WELT: Kann sich das Land von diesem Ausmaß der Polarisierung überhaupt erholen? Gibt es eine Chance auf „Wiedervereinigung“ der Staaten?
Bierling: Ich glaube, es gibt gute Chancen. Sollte Trump die Wahl verlieren, wäre das für die Republikaner eine dramatische Entwicklung. Sie haben schon die Zwischenwahl 2018 verloren, dann die Präsidentschaftswahl 2020, dann die Zwischenwahl 2022. Bei einer erneuten Niederlage dürfte Trump Geschichte sein, und die Partei muss sich neu aufstellen. Außerdem sehen wir bei einigen Themen, die die Nation sehr gespalten haben – etwa Abtreibung –, eine gewisse Annäherung zwischen den Parteien. Als der Supreme Court das bundesweit garantierte Abtreibungsrecht kippte und den Staaten zuwies, haben sich auch viele republikanische Frauen gegen diesen Schritt ausgesprochen. Und auf einmal ruderte Trump zurück. Da ist also eine Tendenz in Richtung Mitte zu erkennen. Die größte Hoffnung liegt aber in der demografischen Veränderung der USA.
WELT: Wieso?
Bierling: Die parteipolitische Spaltung war ein Projekt der weißen, intellektuellen Eliten, weil sie damit ihre vor allem weißen Wähler am besten mobilisieren konnten – auf beiden Seiten. Doch Minderheiten, insbesondere Hispanics und Asien-Amerikaner, werden demografisch eine immer größere Rolle spielen. Diese Gruppen haben in der Regel andere Sorgen als die Eliten. Die wollen einen guten Job, gesicherte Lebensumstände, eine Familie aufbauen.

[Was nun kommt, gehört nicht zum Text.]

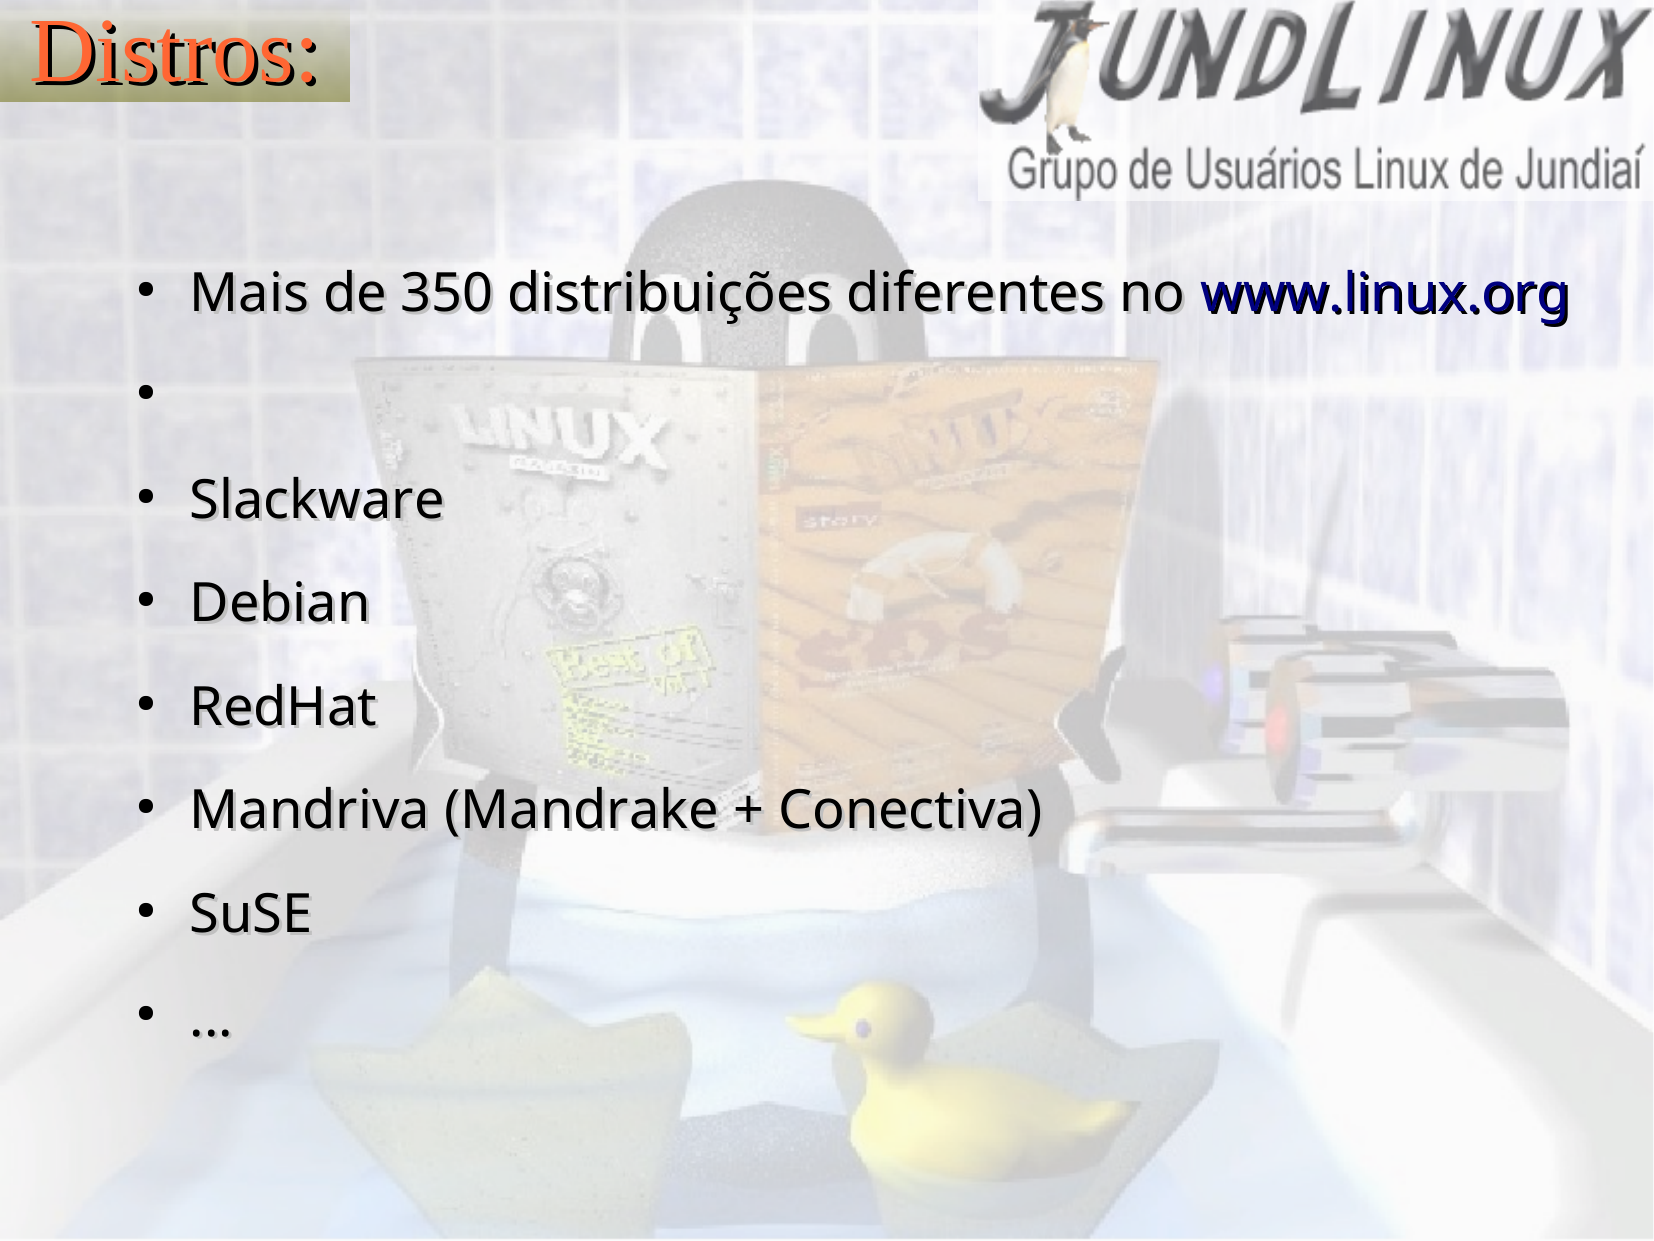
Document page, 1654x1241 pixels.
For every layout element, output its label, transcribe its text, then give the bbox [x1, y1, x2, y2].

picture [0, 0, 1654, 1241]
list Mais de 350 distribuições diferentes no www.linux.org Slackware Debian RedHat Mandriva (Mandrake + Conectiva) SuSE ... [100, 253, 1607, 1141]
text_box Distros: [0, 0, 350, 102]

Für sie sind diese ideologischen Debatten, egal ob von rechts oder links, weit weg. Um solche Gruppen anzusprechen, müssen die Parteien praktische, lebensnahe Lösungen anbieten und wieder überparteilicher denken.
Lara Jäkel ist Redakteurin im Ressort Außenpolitik. Für WELT berichtet sie unter anderem über die US-Präsidentschaftswahl 2024.